Simone Gouzé’s benevolence, and the kind eye she has on the individuals she represents are typical of her style. Through a variety of subjects and formal choices, she mixes a psychological approach with an ethnographic standpoint, and captures the personality of her models. She often depicts intimate moments of everyday life, and her representation of women, children, music players, or elderly reflect the connection she develops with her subjects, and with China ; a relationship of trust, connected with a respectful distance.

Her drawings and texts, such as those she wrote for the magasine l’illustration, also demonstrate a special interest, empathy, and concern for the condition of the women she met throughout her trips : daughters, wives, mothers, courtesans, young girls… She was especially aware of the struggles of her peers, and shows great consideration towards them.

In Yi Country

Simone Gouzé would spend many years in Yi country, horsebackriding through numerous villages, many of them nowadays erased. There, she met the « Yi » people – known in those days as « Lolo », one of the 56 ethnic minorities present on Chinese territory, and who had been living in those mountains for more than 2000 years. The Yi possess their own traditions, language and belief system.

During that period, she created hundreds of colorful illustrations, documenting the various lives and faces of the inhabitants, crossing the path of Yi from all ranges of society, sometimes encountering independent armed groups, as the rare portraits of pirates she made fully illustrate.

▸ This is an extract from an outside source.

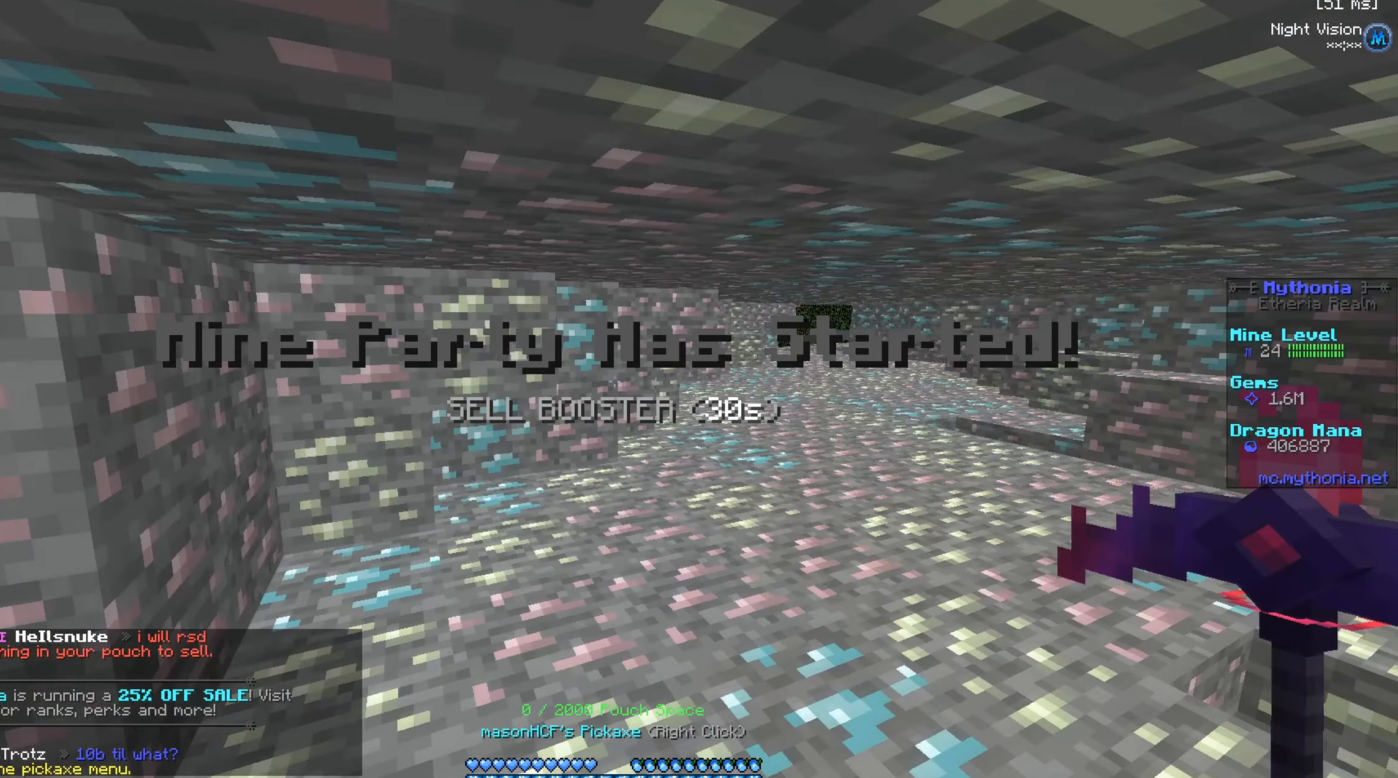
{"keys": [], "mouse": [], "events": []}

Simone Gouzé is, undoubtedly the first European artist who brought back artistic representations of these regions and their inhabitants, despite the earlier presence of evangelical missions.

A singular voice

Simone Gouzé’s stay in Asia took an end in 1933, because of health issues, but she kept a close connection to China all her life. She kept on traveling, continuing to tell the story of French presence in the world. She captured the vision that she, as a French artist had of territories and of individuals outside Europe. Through all her work, her desire to connect with the « other » and the « outside » is felt, as is her eagerness to expand and redefine the limits imposed on her.